Der Kern der Technik liegt im sogenannten Method-Feld eines ZIP-Archivs, das angibt, wie die enthaltenen Daten komprimiert sind. Aziz beschreibt das Problem so: “Antiviren-Engines vertrauen dem ZIP-Method-Feld. Wenn Method=0 (STORED) gesetzt ist, scannen sie die Daten als rohe, unkomprimierte Bytes. Tatsächlich sind die Daten aber mit DEFLATE komprimiert – der Scanner sieht also komprimiertes Rauschen und findet keine Signaturen.”

Genau diese Diskrepanz nutzt “Zombie ZIP” aus: Im Header steht, die Daten lägen unkomprimiert vor, in Wahrheit sind sie aber mit dem in modernen ZIP-Dateien üblichen Deflate-Algorithmus gepackt. Ein Angreifer kann einen Loader bauen, der das fehlerhafte Header-Feld ignoriert und den Inhalt korrekt als Deflate-Daten entpackt.

Damit gängige Entpackprogramme wie 7-Zip, unzip oder WinRAR an einem solchen Archiv scheitern, muss laut Aziz der CRC-Wert, der die Datenintegrität sichert, auf die Prüfsumme der unkomprimierten Schaddatei gesetzt werden. “Ein eigens gebauter Loader jedoch, der die deklarierte Methode ignoriert und als DEFLATE dekomprimiert, stellt die Schaddatei perfekt wieder her”, erklärt der Forscher. Eine Machbarkeitsstudie (Proof of Concept) samt Beispielarchiven und weiteren Details hat er auf GitHub veröffentlicht.
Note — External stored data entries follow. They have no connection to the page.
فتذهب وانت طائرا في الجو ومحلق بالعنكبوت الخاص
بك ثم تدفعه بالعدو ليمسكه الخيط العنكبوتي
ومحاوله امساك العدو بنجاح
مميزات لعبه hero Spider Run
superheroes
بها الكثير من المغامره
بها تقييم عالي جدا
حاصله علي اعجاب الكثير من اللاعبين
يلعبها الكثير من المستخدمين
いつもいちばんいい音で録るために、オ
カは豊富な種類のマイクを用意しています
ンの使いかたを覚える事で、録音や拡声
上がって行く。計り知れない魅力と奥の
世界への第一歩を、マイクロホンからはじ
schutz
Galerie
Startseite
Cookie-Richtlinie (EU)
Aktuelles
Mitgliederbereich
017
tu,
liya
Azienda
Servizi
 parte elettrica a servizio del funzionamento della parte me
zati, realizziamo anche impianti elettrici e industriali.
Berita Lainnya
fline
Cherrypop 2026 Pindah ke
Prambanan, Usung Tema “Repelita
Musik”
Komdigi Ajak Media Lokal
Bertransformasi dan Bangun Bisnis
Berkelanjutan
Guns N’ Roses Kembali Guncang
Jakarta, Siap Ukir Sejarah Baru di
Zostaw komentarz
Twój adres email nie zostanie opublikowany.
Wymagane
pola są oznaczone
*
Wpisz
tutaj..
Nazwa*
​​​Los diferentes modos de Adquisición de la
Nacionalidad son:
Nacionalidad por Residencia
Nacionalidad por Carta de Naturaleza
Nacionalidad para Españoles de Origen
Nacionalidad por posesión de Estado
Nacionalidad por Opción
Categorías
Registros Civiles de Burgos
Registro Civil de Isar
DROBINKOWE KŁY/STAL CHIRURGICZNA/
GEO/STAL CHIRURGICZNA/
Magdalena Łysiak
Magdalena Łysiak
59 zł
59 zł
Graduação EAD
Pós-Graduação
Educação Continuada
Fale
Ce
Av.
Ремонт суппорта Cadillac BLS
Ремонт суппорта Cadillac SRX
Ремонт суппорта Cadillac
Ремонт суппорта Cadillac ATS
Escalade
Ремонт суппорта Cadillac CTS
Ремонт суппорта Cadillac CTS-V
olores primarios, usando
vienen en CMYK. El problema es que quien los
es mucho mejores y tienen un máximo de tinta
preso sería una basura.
Das CERT Coordination Center (CERT/CC) warnte in einem Bulletin vor “Zombie ZIP” und vor den Risiken fehlerhaft aufgebauter Archivdateien. Die Stelle weist darauf hin, dass ein manipulierter Header zwar Sicherheitslösungen täuschen kann, manche Entpackwerkzeuge das Archiv dennoch korrekt dekomprimieren. Für das Problem wurde die Kennung CVE-2026-0866 vergeben; laut CERT/CC ähnelt es einer mehr als zwei Jahrzehnte alten Schwachstelle, CVE-2004-0935, die eine frühe Version des Antivirenprodukts von ESET betraf.

Herstellern von Sicherheitswerkzeugen empfiehlt das CERT/CC, die deklarierte Kompressionsmethode gegen die tatsächlichen Daten zu prüfen, Mechanismen zur Erkennung von Inkonsistenzen in der Archivstruktur einzubauen und aggressivere Prüfmodi für Archive umzusetzen. Anwender sollten Archivdateien mit Vorsicht behandeln – insbesondere solche von unbekannten Absendern – und sie sofort löschen, wenn der Entpackversuch mit einem Fehler wegen einer “nicht unterstützten Methode” endet.